Flickr/Adidas Centaur OGAmericans have been mispronouncing "Adidas" since at least 1986, when Run-D.M.C made the brand famous stateside with "My Adidas." The hip hop group and most Americans say the brand name by emphasizing the second syllable: ah-DEE-das.
Germans, Brits, and other Europeans emphasize the first syllable: AH-dee-das.
Since it's a German brand, we assume they're doing it properly, especially given the origin of the name.
Adidas doesn't mean anything in German but comes from the company's original founder, Adolf Dassler. His nickname was "Adi," with the stress on the first syllable, director of language programs at the Goethe Institut Christoph Veldhues tells Business Insider in an email. That plus a shortened version of his last name, "Das," gives us "Adidas." The emphasis naturally stays on the first syllable.
As for why Americans screw it up, linguists aren't sure.

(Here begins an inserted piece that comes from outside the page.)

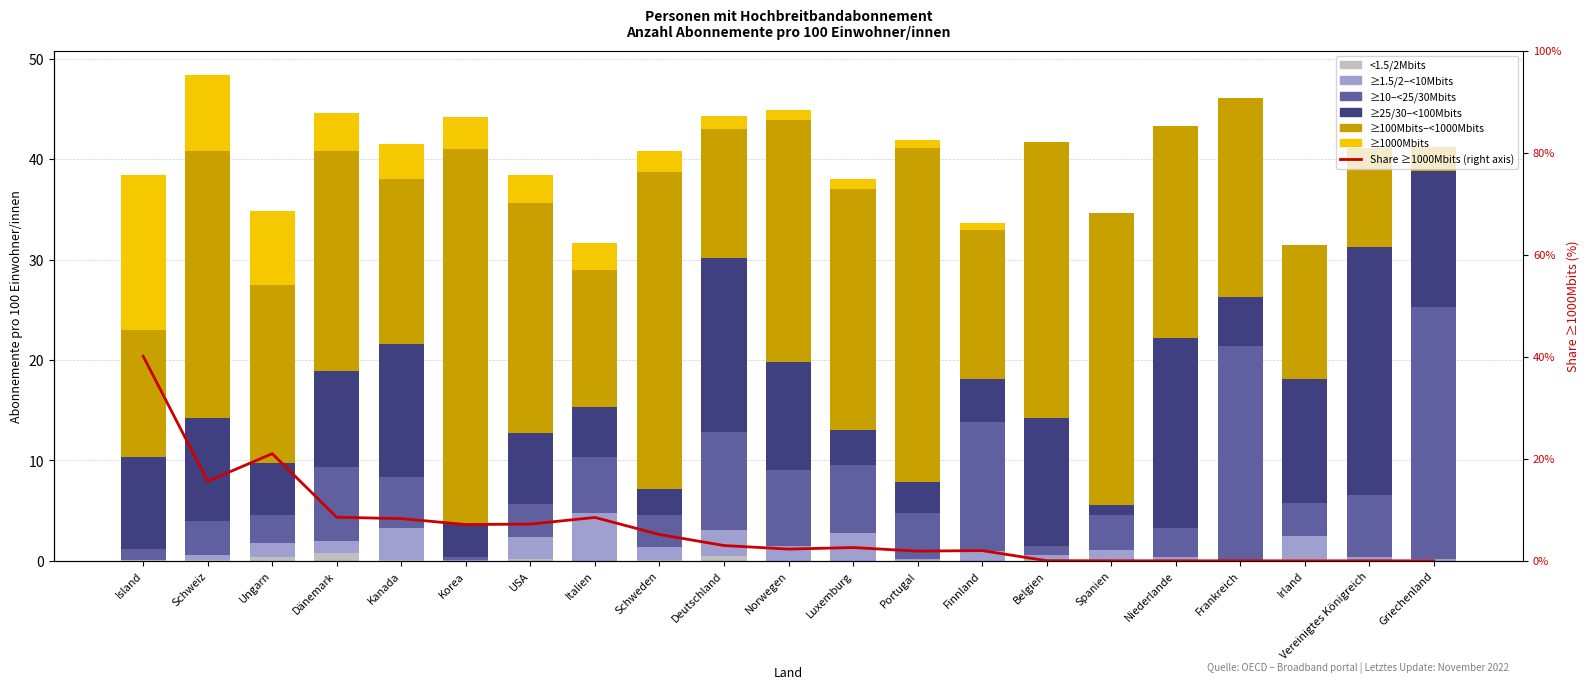

What is the label of the 20th bar from the left?

Vereinigtes Königreich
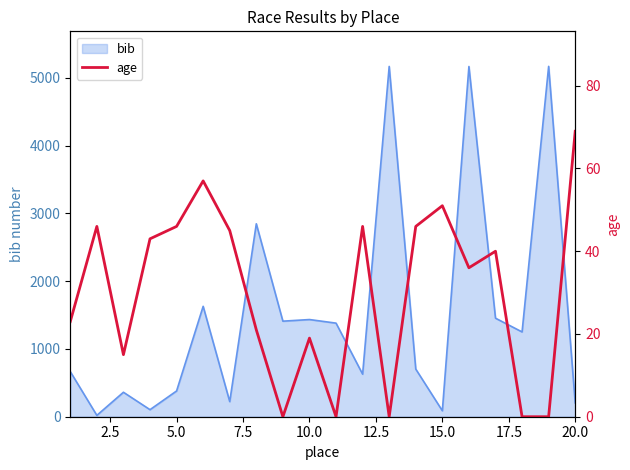

True or false: the data shows 45 at 20.0.

False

David Fertig of the Society of German Linguistics pointed to the "lexical peculiarities" of English that make pronunciation unpredictable: "A lot of guesswork is involved when English speakers encounter new words first in writing and have to try to figure out how to pronounce them," he writes in an email.
German and English actually have similar intonation, according to Christopher Stevens, an associate professor of Germanic languages at UCLA. "Both German and English usually put a primary stress on the first root syllable of native words," he writes in an email.
Americans may, however, wrongly identify "Adidas" as of Romance origin, instead of Germanic, Stevens speculates. "Since Americans often stress Romance words differently, they put the stress on the second syllable," Stevens writes.
Perhaps the British get it right thanks to increased exposure to continental Europe.
It should be noted that Adidas does not, as many people believe, stand for "all day I dream of sports." That's called a backronym - an acronym made to fit a word that already exists.
Don't feel too bad though, Americans. Germans still can't say the word "squirrel."